掏空铁饭碗丈夫后,我让他净身出户精选章节

小说:掏空铁饭碗丈夫后,我让他净身出户 作者:艺海拾贝浪淘沙 更新时间:2026-09-03

我老公领着他的白月光和私生子进门时,女儿安安正坐在我腿上,听我讲牛郎织女的故事。

“牛郎和织女为什么一年只能见一次呀?”我摸着她的头,还没来得及回答。门开了,

我那分房五年的丈夫江卫东,带着一股医院消毒水的味道,和一个病恹恹的女人走了进来。

那女人身后,还藏着一个男孩,眉眼间,像极了江卫东。空气瞬间凝固。江卫东清了清嗓子,

指着那个女人,对我下达命令:“沈晚秋,这是白月,你认识的。以后,

她和孩子就住家里了。”“我得了肝癌,晚期。”“我要死了,你得替我,

把他们娘俩照顾好。”01我丈夫江卫东,是我们红星机械厂的技术科骨干,向来眼高于顶。

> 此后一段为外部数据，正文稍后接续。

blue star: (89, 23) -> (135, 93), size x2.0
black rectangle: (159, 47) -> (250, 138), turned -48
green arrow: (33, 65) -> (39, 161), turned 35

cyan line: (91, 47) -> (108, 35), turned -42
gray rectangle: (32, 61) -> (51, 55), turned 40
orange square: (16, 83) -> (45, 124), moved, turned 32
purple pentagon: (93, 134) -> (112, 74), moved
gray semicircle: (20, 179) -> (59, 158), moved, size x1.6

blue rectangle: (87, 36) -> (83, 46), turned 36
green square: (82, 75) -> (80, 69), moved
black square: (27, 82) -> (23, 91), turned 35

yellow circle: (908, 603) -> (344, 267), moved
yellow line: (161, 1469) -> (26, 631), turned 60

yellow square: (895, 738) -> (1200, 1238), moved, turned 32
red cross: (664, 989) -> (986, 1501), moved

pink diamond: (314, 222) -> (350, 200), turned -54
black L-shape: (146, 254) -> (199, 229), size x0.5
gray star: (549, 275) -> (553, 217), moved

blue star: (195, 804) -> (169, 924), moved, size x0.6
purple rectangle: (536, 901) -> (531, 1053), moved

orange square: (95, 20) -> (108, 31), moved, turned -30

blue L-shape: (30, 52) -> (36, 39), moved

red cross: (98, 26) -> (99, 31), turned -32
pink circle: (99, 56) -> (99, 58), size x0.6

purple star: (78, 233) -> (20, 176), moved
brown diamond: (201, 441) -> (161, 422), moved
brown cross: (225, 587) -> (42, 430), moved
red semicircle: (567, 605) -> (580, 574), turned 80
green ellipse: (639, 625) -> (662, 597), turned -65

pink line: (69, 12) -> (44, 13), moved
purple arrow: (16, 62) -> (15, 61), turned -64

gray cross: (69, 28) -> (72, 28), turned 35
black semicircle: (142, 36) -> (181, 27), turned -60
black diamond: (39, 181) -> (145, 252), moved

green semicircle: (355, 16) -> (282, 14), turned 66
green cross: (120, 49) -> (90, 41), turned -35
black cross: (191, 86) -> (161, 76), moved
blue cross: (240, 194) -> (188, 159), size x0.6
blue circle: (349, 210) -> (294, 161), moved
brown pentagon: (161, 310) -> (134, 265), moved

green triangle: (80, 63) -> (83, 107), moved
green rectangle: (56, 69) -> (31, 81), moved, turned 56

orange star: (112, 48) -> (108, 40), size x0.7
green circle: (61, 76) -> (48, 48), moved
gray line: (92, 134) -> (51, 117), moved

此刻,他用一种不容置疑的语气,像是在宣布一项工厂里的技术革新决定。我婆婆,张桂芬,

一个箭步从厨房冲出来,看到白月身后的男孩,眼睛瞬间就亮了。“哎哟!我的大孙子!

”她一把推开挡路的白月,就要去抱那个孩子。男孩被吓得哇哇大哭,一头扎进白月怀里。

“妈!”江卫东皱眉,“你吓着孩子了!”张桂芬这才收敛了点,但那双精明的眼睛,

还死死盯着男孩的裤裆,嘴里念叨着:“带把的,是带把的!我们**家有后了!

”她那副样子,仿佛已经完全忘记了,她的亲孙女安安,此刻就坐在我的怀里,

被这阵仗吓得小脸发白。“沈晚秋,你聋了?!”张桂芬没抱到孙子,把火气撒到我身上,

指着我的鼻子骂,“没看到我大孙子来了吗?还不赶紧去下碗鸡蛋面!愣着干什么,

想饿死我们**家的独苗?”我怀里的安安抖了一下,小声说:“妈妈,我怕。

”我轻轻拍着她的背,目光从江卫东那张因为病痛而蜡黄的脸上,缓缓移到白月身上。

她叫白月,当年是我们厂里广播站的播音员,声音甜,人也长得清秀,

是不少年轻小伙的梦中情人,也是江卫东没追上的“白月光”。后来她嫁了个据说是干部的,

去了省城,怎么现在……白月被我看得有些不自在,她抱着儿子,

怯生生地往江卫东身后缩了缩,露出一个楚楚可怜的表情。“晚秋姐,

我知道这事……让你为难了。可我和卫东是真心相爱的,

孩子也是无辜的……卫东他……他时间不多了,只想给孩子一个名分,一个家。

”她说话细声细气,眼圈一红,眼泪就像断了线的珠子,要掉不掉的。好一朵娇弱的白莲花。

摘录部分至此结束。